Images for example have known magic numbers, JPEG starts with byte sequence 0xFFD8
and often followed by 0xFFE00010
where as word documents start with 0x504B0304
along with 0x14000600
. You can view the list here
Odd Cases
There are times when the block is carved and the file isn’t there, most of the time the file system places the files in the same block as the parent directory. If not, it will attempt to place it in the adjacent block and so forth, so when carving the file system with dd
instead of targeting count
with the block size you might want to multiply that value by however many blocks you want to look forward, so count=BLOCKSIZE*NUMBER_OF_BLOCKS
and look for your file there.
There are other times when the disk is full and the file is placed at the very edges of the disk. This happened to me when I was actually trying to dump an image on my file system and it was bigger than I expected and in turn used up 100% of the disk. Thus, any new files were placed anywhere the file system could fit it. the adjacent block placement didn’t work in this case. I had to resort to create a random file using touch
then executing istat
to get the Direct Block it was created.
$ istat /dev/nvme0n1p2 24126929
inode: 24126929
Allocated
Group: 2945
Generation Id: 754060831
uid / gid: 1000 / 1000
mode: rrw-rw-r--
Flags: Extents,
size: 58
num of links: 1
Inode Times:
Accessed: 2020-05-24 12:16:52.796495865 (-04)

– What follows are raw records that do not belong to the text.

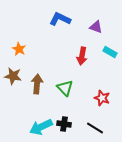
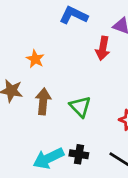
orange star: (19, 49) -> (35, 59), moved
red arrow: (82, 56) -> (103, 48), moved

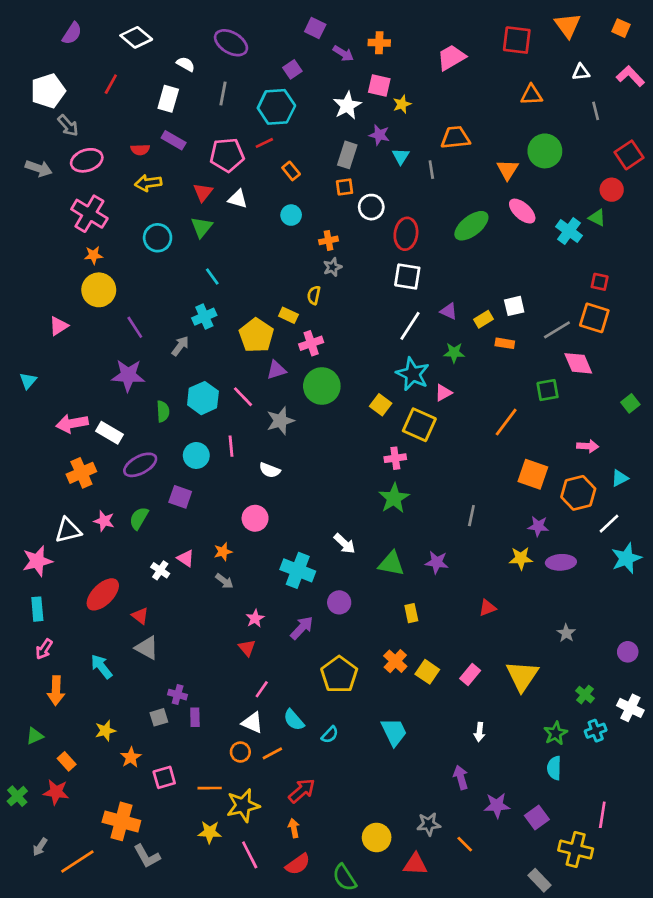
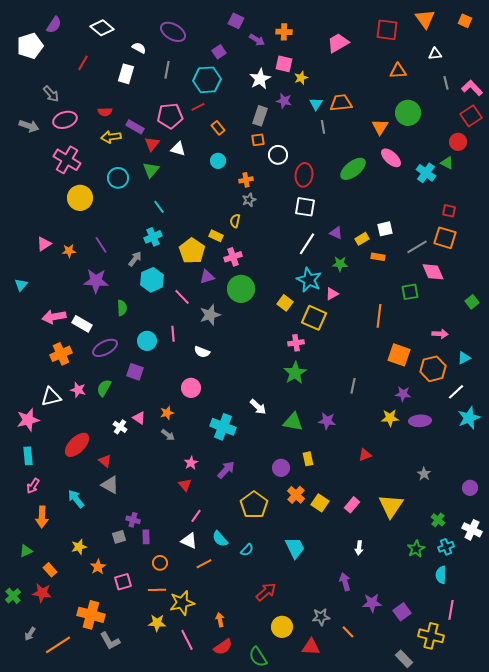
pink L-shape: (630, 76) -> (472, 88), moved
white pentagon: (48, 91) -> (30, 46), moved
purple rectangle: (174, 140) -> (135, 127), moved
cyan triangle: (401, 156) -> (316, 104), moved
orange star: (93, 255) -> (69, 251), moved
yellow circle: (99, 290) -> (80, 198), moved
cyan hexagon: (203, 398) -> (152, 280), moved
orange line: (506, 422) -> (379, 316), turned -30
purple circle: (339, 602) -> (281, 468), moved
orange circle: (240, 752) -> (160, 563), moved
cyan semicircle: (554, 768) -> (441, 575), moved
red arrow: (302, 791) -> (266, 592), moved

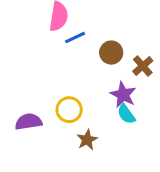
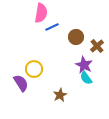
yellow circle: (69, 110) -> (34, 69), moved
purple semicircle: (28, 122) -> (21, 83), turned 66

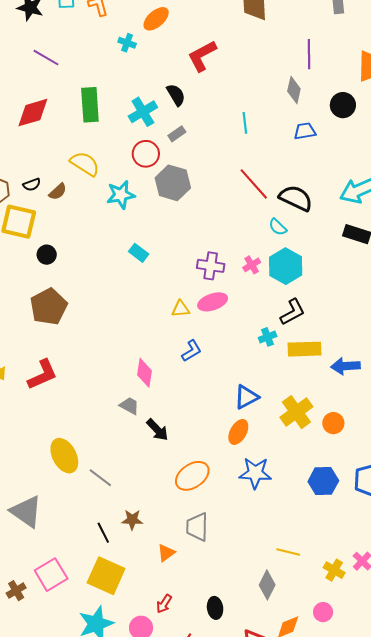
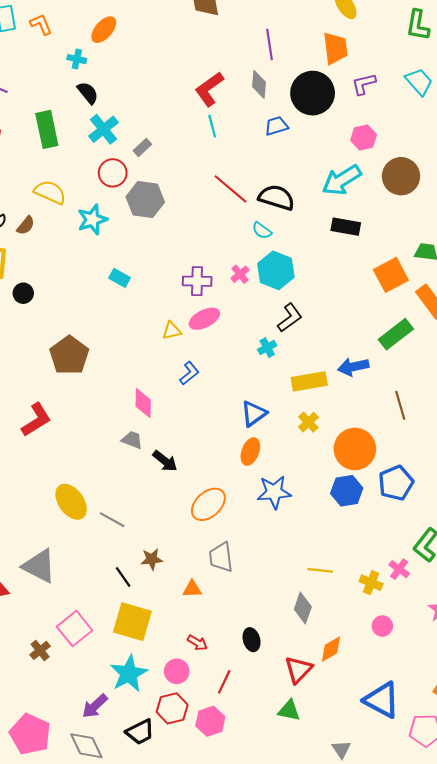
red L-shape: (202, 56) -> (209, 89), moved
black semicircle: (176, 95) -> (88, 93), moved
black circle: (343, 105) -> (313, 93), size x1.6
brown pentagon: (49, 307) -> (69, 355), moved
yellow rectangle: (304, 349) -> (309, 381), moved
yellow cross: (296, 412) -> (308, 422), size x0.6
orange circle: (333, 423) -> (355, 449), moved, size x1.8
orange triangle: (166, 553) -> (192, 589), turned 42
red arrow: (164, 604) -> (197, 643), turned -84
pink circle: (323, 612) -> (382, 626), moved

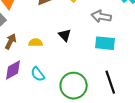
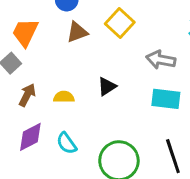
black triangle: (65, 35) -> (107, 86), turned 40

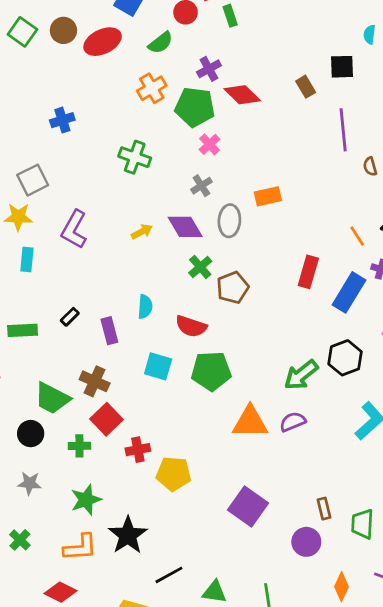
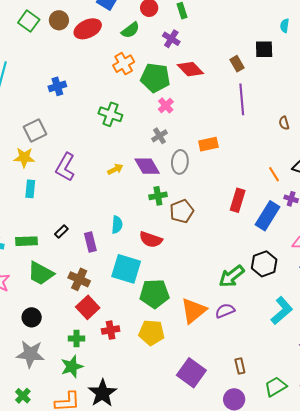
purple cross: (209, 69) -> (171, 39), moved, turned -30
purple line: (343, 130) -> (242, 99), moved
green cross: (200, 267) -> (158, 196), turned 30
cyan square: (158, 366) -> (126, 269), size x1.4
green pentagon: (211, 371) -> (154, 294), moved
green trapezoid: (52, 398) -> (41, 273), moved
orange triangle: (250, 422) -> (194, 311), turned -40
green cross: (79, 446) -> (77, 339), moved
yellow pentagon: (174, 474) -> (152, 333), moved
gray star: (29, 483) -> (30, 354), size x1.6
brown rectangle: (324, 509) -> (240, 366), moved
green trapezoid: (362, 524) -> (276, 387), turned 55

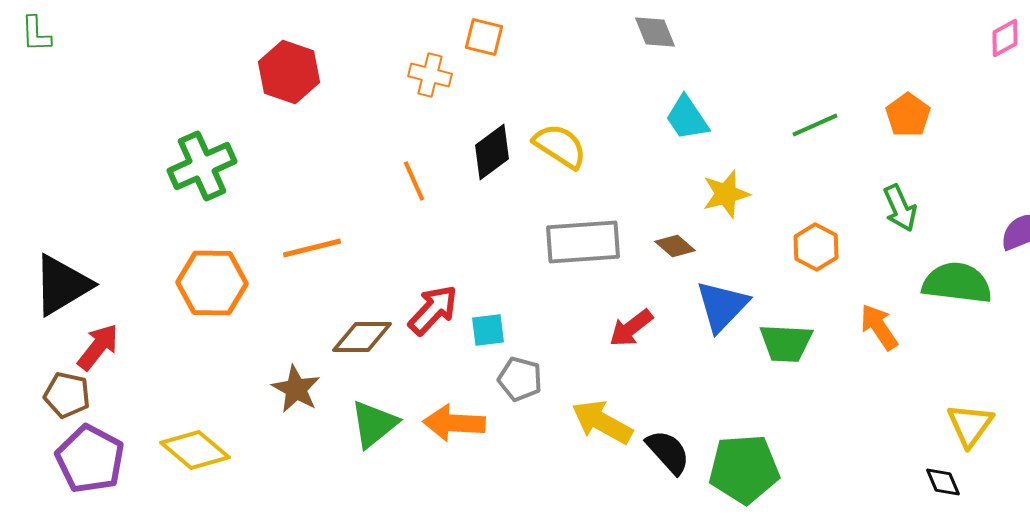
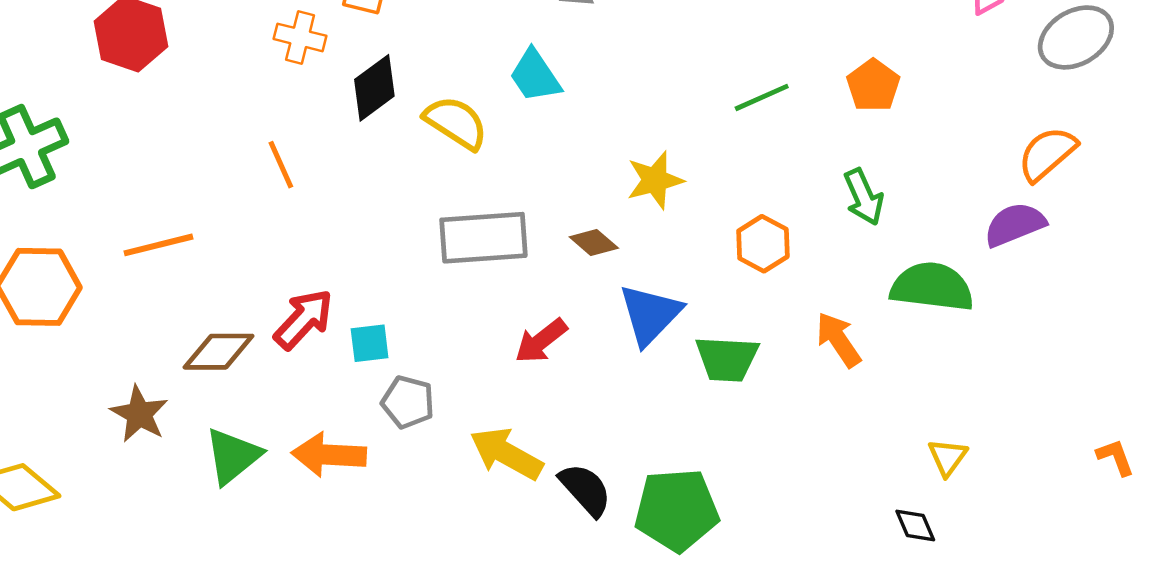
cyan trapezoid: (687, 118) -> (535, 76), moved
black diamond: (492, 152) -> (374, 88), moved
yellow triangle: (970, 425) -> (948, 457), size x0.7

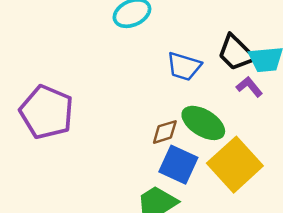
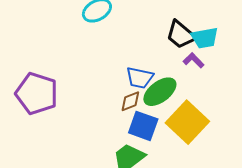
blue trapezoid: (184, 66) -> (140, 78), moved
green ellipse: (203, 123) -> (160, 92), turned -64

File Modified: 2020-05-24 12:16:49.344420627 (-04)
Inode Modified: 2020-05-24 12:16:49.344420627 (-04)
File Created: 2020-05-24 12:16:14.503635323 (-04)
Direct Blocks:
57818842
In this case Direct Block: 57818842
, which is way farther than my previous attempt. This gives me a ball park estimate as to where to start the carving with dd
to get to a recently created file that was deleted on a file system that had had its file system filled.